### Textauszug:

BMW CE 04 (5 Bilder)

Die Navigation erfolgt mittels Smartphone und BMW App. Die Kartendarstellung kann über die gesamte Breite des 10,25 Zoll großen TFT-Display gezogen werden.
(Bild: BMW)

Für das Handy steht ein Fach bereit, in dem es sicher liegt und zugleich durch eine aktive Belüftung vor Überhitzung geschützt ist. Auch an eine Stromversorgung über einen USB-C-Anschluss hat BMW gedacht. Das für mittlerweile viele Pendler Wichtigste ist also vorhanden am CE 04. Die Nutzung des Smartphones zur Kommunikation, Information und Unterhaltung sowie gegebenenfalls auch zur Navigation ist gesichert. Die Bedienung wird ziemlich sicher von den meisten Fahrern nach kurzer Eingewöhnungszeit als einfach empfunden werden.

Mit der sensiblen Regelung der Leistungsabgabe, bei Elektrofahrzeugen insbesondere in der Anfangszeit der E-Mobilität durchaus ein Thema, hat BMW bereits Erfahrung gesammelt. Von 2014 bis 2020 war der elektrisch angetriebene Maxi-Scooter C Evolution im Programm. 8000 Einheiten konnten von ihm abgesetzt werden, hauptsächlich in Frankreich, und dort besonders stark im Großraum Paris. Mit dem fast einen Zentner schwereren Vorläufer konnte BMW wesentliche Erfahrungen sammeln. Wer je einen C Evolution gefahren ist, fühlt sich auf dem CE 04 deshalb sofort wie zu Hause.

Wesentliche Unterschiede bestehen beim Gewicht und bei der Optik. Der Vorgänger war, auch wegen seines massiven Akkumulators, ein echter Klotz. Der 230 statt 280 Kilogramm wiegende CE 04 wirkt dagegen fast filigran. Wobei BMW hier mit optischen Kniffen nachgeholfen hat. Die in sechs Ausführungen erhältliche, aber stets recht schmale Sitzbank ist wenige Zentimeter oberhalb der Karosserie montiert. Fast scheint sie zu schweben. Der Eindruck einer gewissen Leichtigkeit wird auch dadurch unterstützt, dass der CE 04 kein Heck im bisher bekannten Sinne aufweist: Die Sitzbank endet einfach, ohne dass sie nach hinten durch irgendetwas begrenzt wird: kein Topcase, keine Sissy-Bar, nichts.

BMW CE 04 (5 Bilder)

Wer will, kann die Füße weit nach vorne strecken; Platz genug ist da.
(Bild: Jörg Künstle/BMW)

Obwohl die Bank schmal ist, sitzt man bequem. Mit dem CE 04 ist der Fahrer wohl auch so gut wie nie eine volle Stunde am Stück unterwegs. Er dürfte meistens im verdichteten Raum eingesetzt werden, wo Stopps in der Regel häufig sind. Das konzentrierte Fahren im dichten Verkehr der Städte lenkt zudem von Nebensächlichkeiten ab. Die angebotenen Sitzbänke unterscheiden sich durch eine zusätzliche Heizmöglichkeit oder höckerartige Aufpolsterungen.

### Arbeitsmaterial:
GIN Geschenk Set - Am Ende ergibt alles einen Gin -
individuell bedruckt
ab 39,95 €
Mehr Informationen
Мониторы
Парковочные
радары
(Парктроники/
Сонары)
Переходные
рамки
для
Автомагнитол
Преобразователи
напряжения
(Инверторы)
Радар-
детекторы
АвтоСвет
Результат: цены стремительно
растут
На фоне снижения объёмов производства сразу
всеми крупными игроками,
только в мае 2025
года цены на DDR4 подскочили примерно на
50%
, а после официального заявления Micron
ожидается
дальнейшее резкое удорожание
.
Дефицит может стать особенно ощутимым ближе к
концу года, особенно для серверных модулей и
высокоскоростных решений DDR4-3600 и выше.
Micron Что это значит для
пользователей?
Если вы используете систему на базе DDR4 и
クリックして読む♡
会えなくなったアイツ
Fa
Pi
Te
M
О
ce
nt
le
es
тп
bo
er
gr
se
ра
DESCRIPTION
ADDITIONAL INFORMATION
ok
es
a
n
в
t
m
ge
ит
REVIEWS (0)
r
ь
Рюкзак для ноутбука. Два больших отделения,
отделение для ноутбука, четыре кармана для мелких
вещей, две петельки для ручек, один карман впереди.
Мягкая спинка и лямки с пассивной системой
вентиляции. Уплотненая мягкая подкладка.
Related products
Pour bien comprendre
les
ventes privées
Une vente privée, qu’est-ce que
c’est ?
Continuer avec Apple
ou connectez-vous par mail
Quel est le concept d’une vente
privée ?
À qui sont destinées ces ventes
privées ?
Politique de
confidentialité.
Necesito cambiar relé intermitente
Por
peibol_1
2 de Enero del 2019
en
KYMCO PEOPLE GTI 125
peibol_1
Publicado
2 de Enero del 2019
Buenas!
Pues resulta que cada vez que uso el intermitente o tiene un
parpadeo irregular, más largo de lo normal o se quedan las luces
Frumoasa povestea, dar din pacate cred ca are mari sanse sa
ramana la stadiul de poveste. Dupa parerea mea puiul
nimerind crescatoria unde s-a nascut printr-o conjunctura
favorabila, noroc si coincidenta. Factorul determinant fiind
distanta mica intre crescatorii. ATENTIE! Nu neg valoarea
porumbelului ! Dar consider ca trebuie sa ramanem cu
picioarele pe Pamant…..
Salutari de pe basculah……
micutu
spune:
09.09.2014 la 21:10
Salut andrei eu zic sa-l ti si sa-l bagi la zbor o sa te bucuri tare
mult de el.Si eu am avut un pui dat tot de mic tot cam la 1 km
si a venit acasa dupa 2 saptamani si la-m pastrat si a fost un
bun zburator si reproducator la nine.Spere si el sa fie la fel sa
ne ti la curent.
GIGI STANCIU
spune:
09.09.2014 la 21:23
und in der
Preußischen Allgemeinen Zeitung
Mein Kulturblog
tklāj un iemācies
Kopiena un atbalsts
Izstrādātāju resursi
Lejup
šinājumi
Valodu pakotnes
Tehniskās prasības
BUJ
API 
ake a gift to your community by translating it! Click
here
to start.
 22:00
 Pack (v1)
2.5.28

### Arbeitsauftrag:
Übertrage den Satz „Von 2014 bis 2020 war der elektrisch angetriebene Maxi-Scooter C Evolution im Programm“ aus dem Text über den BMW CE 04 ins Englische.

### Lösung:
From 2014 to 2020, the electrically powered C Evolution maxi-scooter was part of the lineup.